Google Chrome's new feature to hide your watching content

Privacy is something that everyone truly desires and seeks constantly. The right to privacy gets even more spotlighted when people use the internet and intend to view content that might not be suitable for others in their vicinity. Often, people use the internet for work, socialisation, leisure entertainment and sometimes to discover their vices and other things that are not socially acceptable. All browsing websites have one feature: viewing content history by entering the settings.

The canary version of Google considered the most experimented version of web browsing initiated by Google, is now testing out a new feature through its users. The new feature will allow users to hide the media content they view, such as videos and others while using the incognito mode.

In order to achieve this new content-hiding feature, Google Chrome will avoid displaying the media content or the metadata that is the information of the media being played on the control panel of your operating system. The metadata media hide feature in the incognito mode will allow embedders to be hidden more effectively and quickly.

Chromium Gerrit, the open source project for Google Chromium and a web-based platform for people to host for their contribution to its code, found much evidence and references to this new hiding metadata feature on the incognito.

Although this new feature isn’t readily available across browsing platforms, Google states that it will consider launching it across systems that offer Chrome hosting, such as Windows, Linux, Mac, and Chrome. Furthermore, this feature will be accessible on mobile OS and IOS.

For people who aren’t familiar with what will be shown when this feature is turned on, don’t worry, as we will explain it to you. By turning on this feature, the first thing that happens is Chrome will stop showing your information about all media titles, artists, artwork descriptions and all the other details in your media control window and on the taskbar. Additionally, the information will also be stopped being shown on your device lock screen, and the content information will be replaced by the Google incognito logo and the text saying “ A site is playing the video.”

This feature of not showing the content of the media being played on the taskbar is highly beneficial for the users who view adult content as their secrecy level is enhanced since others won’t be able to tell what is being played. The previous version of incognito that didn’t have this new feature consisted of loopholes because it displayed the content information of the media that was opened even when the screen was minimised or was in preview mode.

From a technical side, Chromium code has enabled MediaSession Client API, due to which media metadata is masked and hidden with the information of the placeholder. The name of Chrome’s API version is SystemMediaControl API, and it is activated when the user goes into incognito mode.

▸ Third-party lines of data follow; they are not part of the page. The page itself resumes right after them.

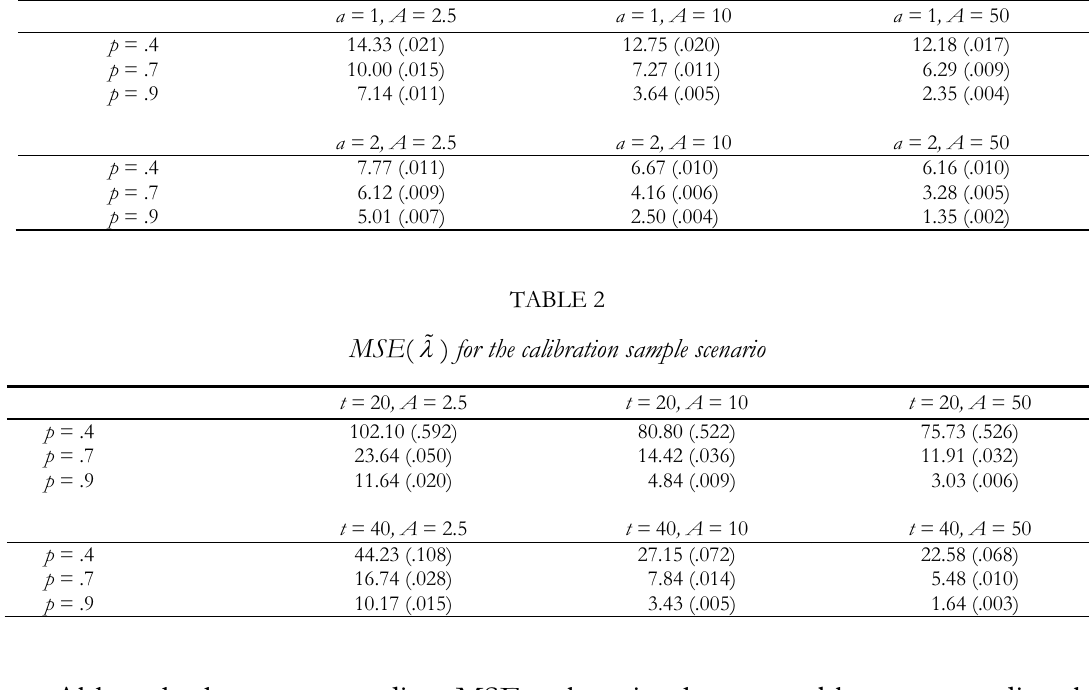
ˆ MSE ( (cid:79) ) for the training sample scenario a = 1 , A = 2.5 a = 1 , A = 10 a = 1 , A = 50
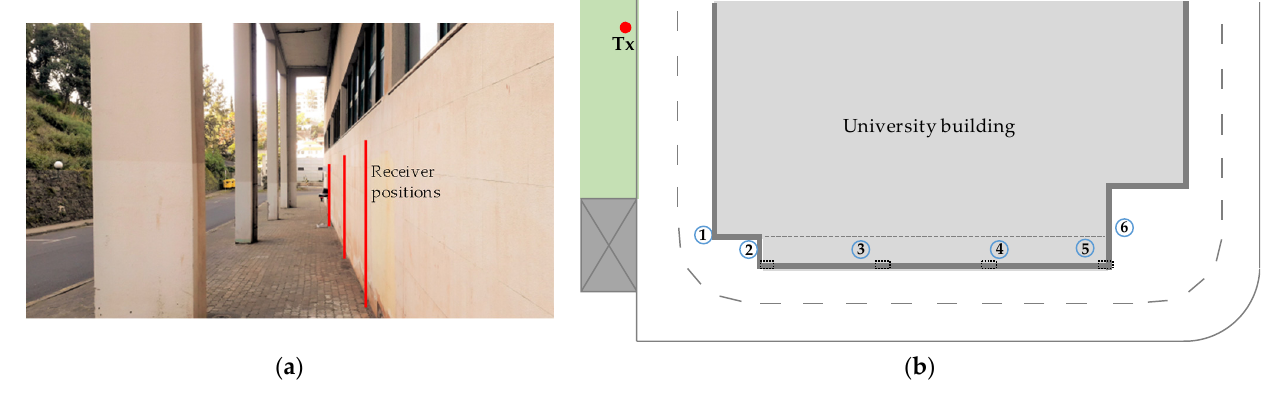
Figure 2. Location 2—street around the building: ( a ) image of the location; ( b ) plan with the transmitter and receiver positions.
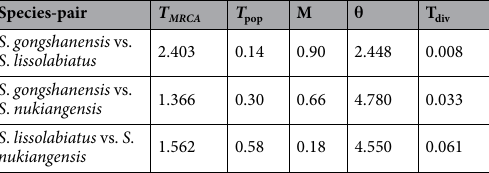
Species-pair T MRCA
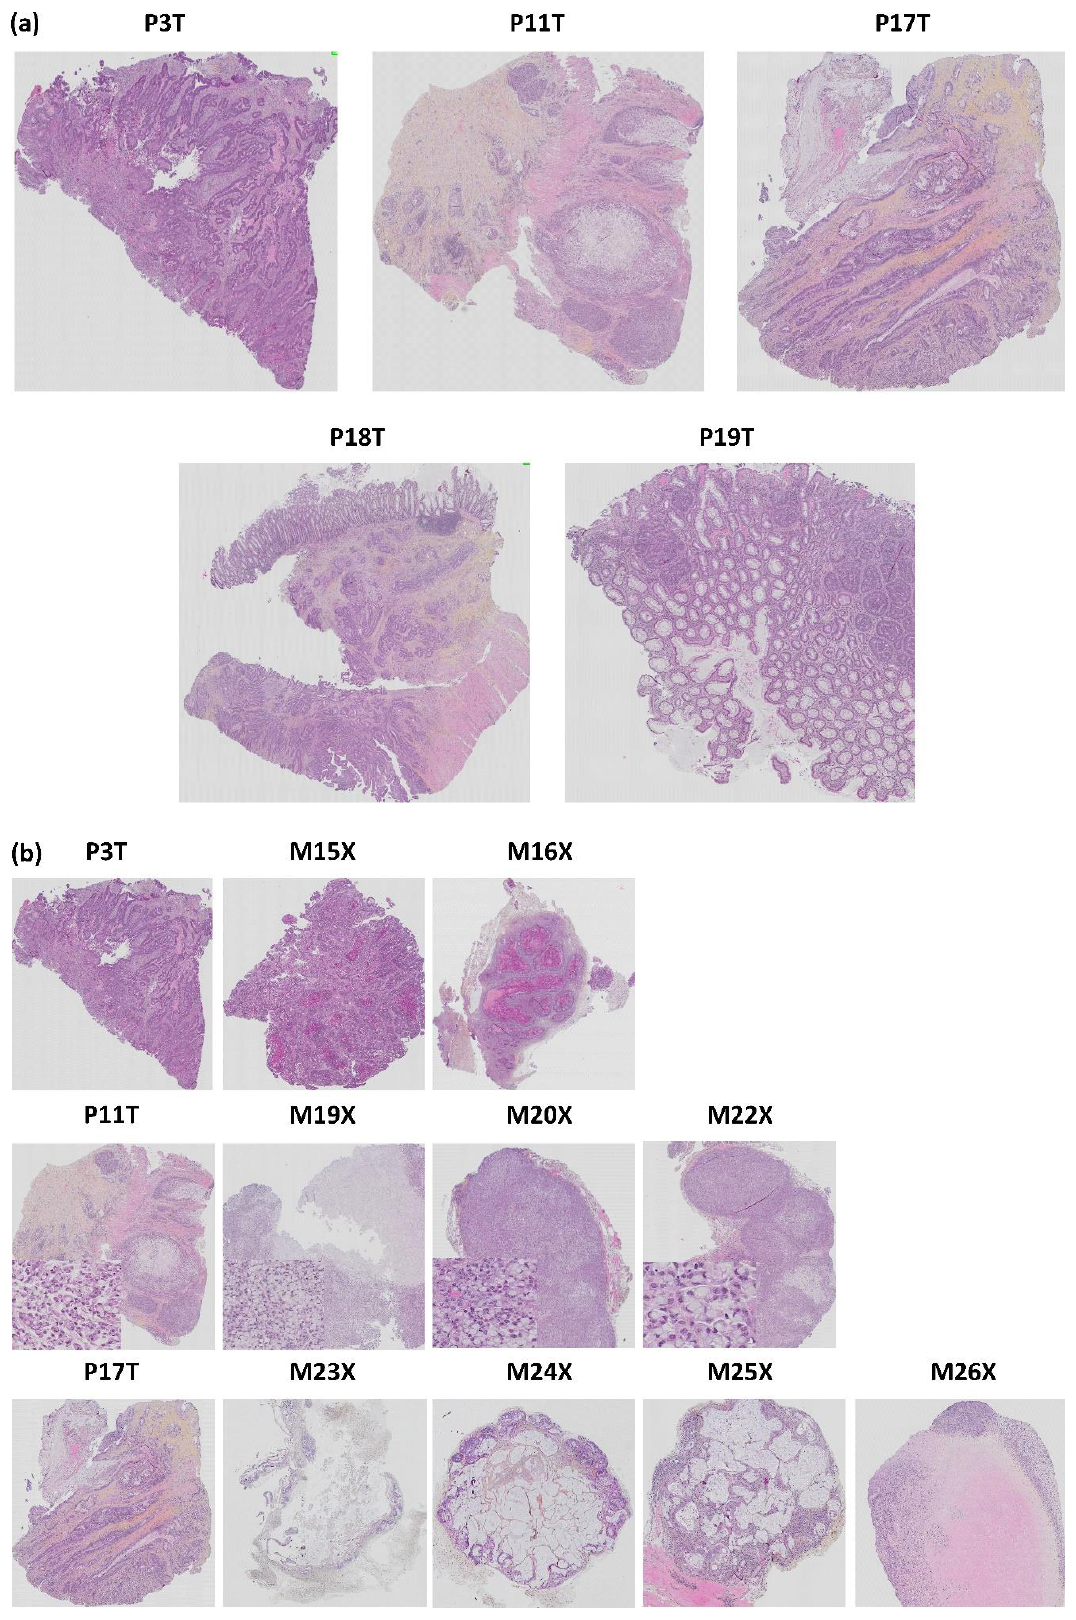
Figure 12. Histopathological comparison of: ( a ) the five patient CRC tumors and ( b ) three patient tumors and matched PDX tissue sections. The tissue sections are stained with HES. p = patient, T = tumor, M = mouse, X = xenograft.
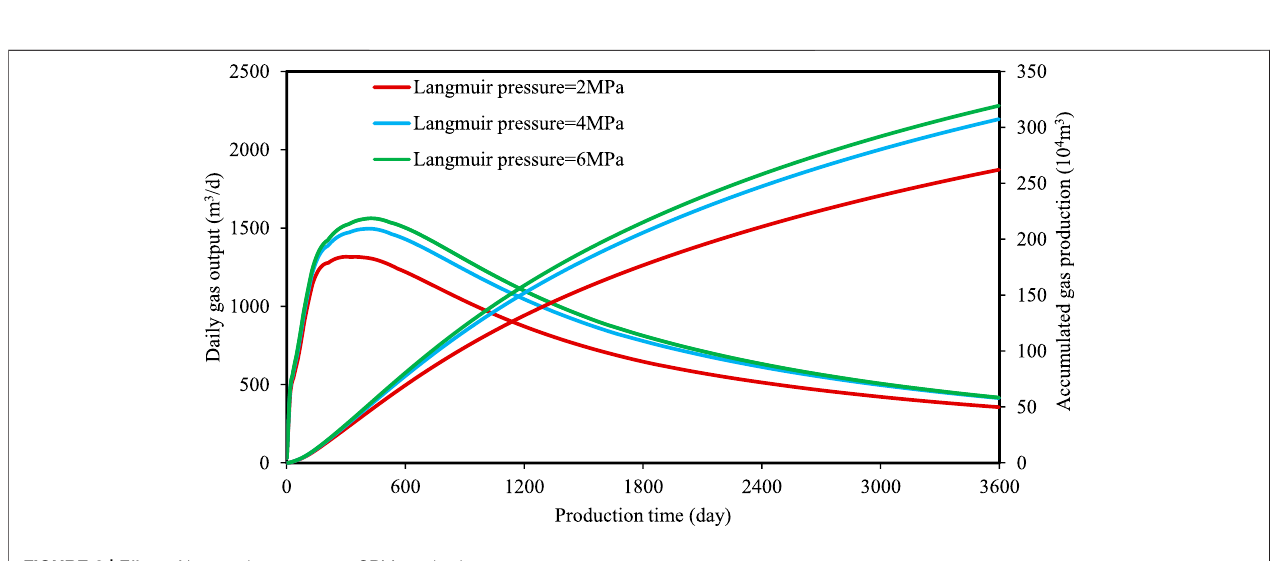
FIGURE 8 | Effect of Langmuir pressure on CBM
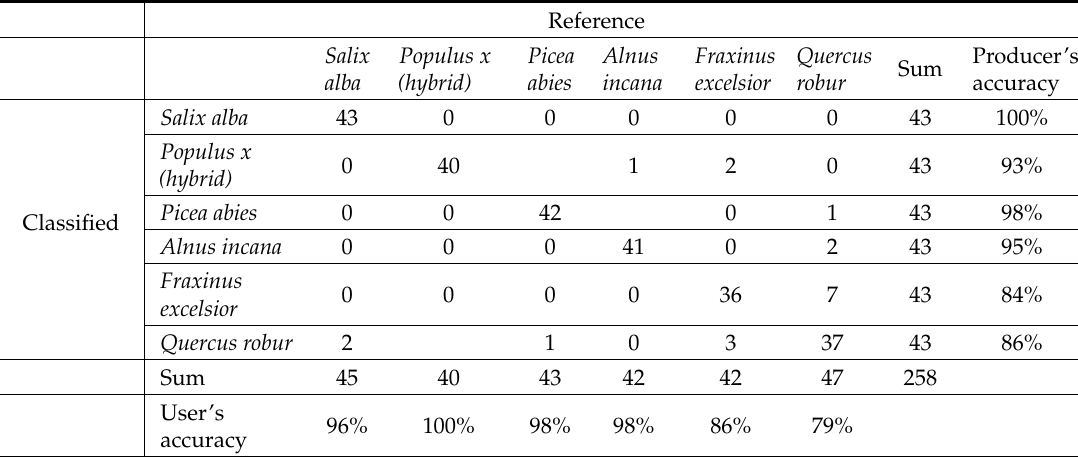
Table A3. The accuracy assessment using the PCA data cube (with 20 components) as an input to the RF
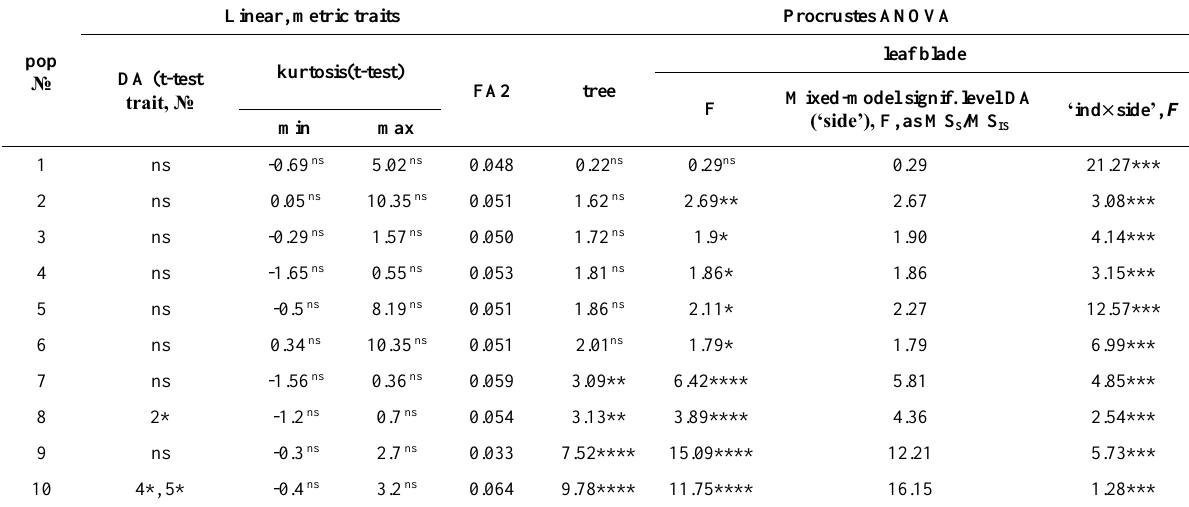
Table 3. Results linear measurement and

For non-Google Chrome users, other browsing platforms have features named private browsing tabs that work the same as the incognito. The advantage of using private or incognito browsing tabs/ windows is that they increase security as they don’t save passwords, don’t allow to leave traces of activity on the local computer, don’t save passwords, and don’t give suggestions in your search, engines as no information is being saved.

The people who want to try out this feature themselves first need to have Chrome Canary since it is only available on it. Once you have Chrome Canary, type Chrome://flags in the address bar section. By typing this, the system will display a menu that will consist of a menu with the title “hide media metadata for the flags menu when in incognito” settings. From there, you have to change the settings to enabled.